## SUPPLIED PASSAGE
..........

# Brake drums



## olde-goat (Feb 1, 2009)

Has anyone recently replaced rear brake drums on a 65 GTO. I am having a problem with my local parts stores coming up with a part number. Any help would be appreciated. Thanks


----------



## 05GTO (Oct 6, 2004)

I don't have a part number, but OPGI has them in stock,

OPGI.com » Brakes » (BD60094) 1964-1972 GTO Brake Drums - In stock for prompt shipment


----------



## olde-goat (Feb 1, 2009)

I live in an area that is not easily accessible to the Pontiac parts suppliers eg. OPG, Ames. I do have Napa. I am trying to replace with cast iron drums and recall that Bendix is the last supplier left that produces these for the 65 A body. I ran a search in the forum but no luck. Napa here needs a number, my understanding that not all Napa stores have the same suppliers. Need to move this car soon but have no luck finding drums


----------



## pontiac (Mar 6, 2011)

aftermarket part no. for rear drum tempest is 2027. 9-1/2 x 2 size 5-4 3/4 stud pattern


----------



## allpawl66 (May 9, 2008)

Bendix Brakes Brake Drum PDR0039 Summit $25.00


----------



## olde-goat (Feb 1, 2009)

..........

## INSTRUCTION 1
In the brake drums thread, what aftermarket part number is given for the rear drum on a Tempest?
## INSTRUCTION 2
Based on the brake drums thread, state whether each statement agrees with it, answering yes or no and quoting the deciding words: (a) OPGI has the drums in stock. (b) The first poster's local parts stores had no trouble finding a part number. (c) A Bendix brake drum is listed at Summit for $25.00.
## INSTRUCTION 3
List every part number that appears in the brake drums thread.

..........

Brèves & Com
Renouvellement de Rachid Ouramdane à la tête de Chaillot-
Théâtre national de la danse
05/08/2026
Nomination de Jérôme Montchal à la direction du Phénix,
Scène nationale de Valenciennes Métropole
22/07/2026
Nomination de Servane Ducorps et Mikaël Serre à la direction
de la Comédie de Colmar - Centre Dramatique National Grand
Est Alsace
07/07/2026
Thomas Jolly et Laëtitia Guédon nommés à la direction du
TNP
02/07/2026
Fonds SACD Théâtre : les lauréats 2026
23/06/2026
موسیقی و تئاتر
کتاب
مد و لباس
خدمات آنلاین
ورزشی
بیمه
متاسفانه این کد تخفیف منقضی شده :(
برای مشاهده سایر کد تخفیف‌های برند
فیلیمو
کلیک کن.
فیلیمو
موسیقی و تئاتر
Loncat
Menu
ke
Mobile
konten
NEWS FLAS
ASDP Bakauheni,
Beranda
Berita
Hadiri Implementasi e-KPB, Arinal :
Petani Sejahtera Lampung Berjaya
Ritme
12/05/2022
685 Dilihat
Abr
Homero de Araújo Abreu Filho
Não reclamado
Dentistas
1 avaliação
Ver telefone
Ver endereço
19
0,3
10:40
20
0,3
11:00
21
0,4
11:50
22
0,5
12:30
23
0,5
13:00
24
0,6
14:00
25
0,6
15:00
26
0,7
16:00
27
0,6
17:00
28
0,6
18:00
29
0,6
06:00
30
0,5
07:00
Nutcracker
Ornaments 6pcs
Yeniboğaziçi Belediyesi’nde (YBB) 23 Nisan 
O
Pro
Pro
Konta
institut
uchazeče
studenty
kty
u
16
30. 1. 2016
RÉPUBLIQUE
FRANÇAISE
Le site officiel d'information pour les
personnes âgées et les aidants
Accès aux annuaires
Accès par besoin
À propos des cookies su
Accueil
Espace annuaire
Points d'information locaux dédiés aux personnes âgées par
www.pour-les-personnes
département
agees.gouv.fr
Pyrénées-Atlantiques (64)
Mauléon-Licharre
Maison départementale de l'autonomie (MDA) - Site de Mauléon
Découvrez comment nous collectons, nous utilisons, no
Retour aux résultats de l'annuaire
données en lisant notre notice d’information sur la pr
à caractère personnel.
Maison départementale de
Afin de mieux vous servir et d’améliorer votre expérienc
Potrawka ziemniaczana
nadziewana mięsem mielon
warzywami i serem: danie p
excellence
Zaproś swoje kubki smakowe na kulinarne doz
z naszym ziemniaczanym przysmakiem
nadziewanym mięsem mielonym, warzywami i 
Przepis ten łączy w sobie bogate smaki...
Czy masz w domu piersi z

..........

## EXERCISE ANSWER 1
2027

## EXERCISE ANSWER 2
(a) Yes: "OPGI has them in stock"
(b) No: "I am having a problem with my local parts stores coming up with a part number."
(c) Yes: "Bendix Brakes Brake Drum PDR0039 Summit $25.00"

## EXERCISE ANSWER 3
BD60094, 2027, PDR0039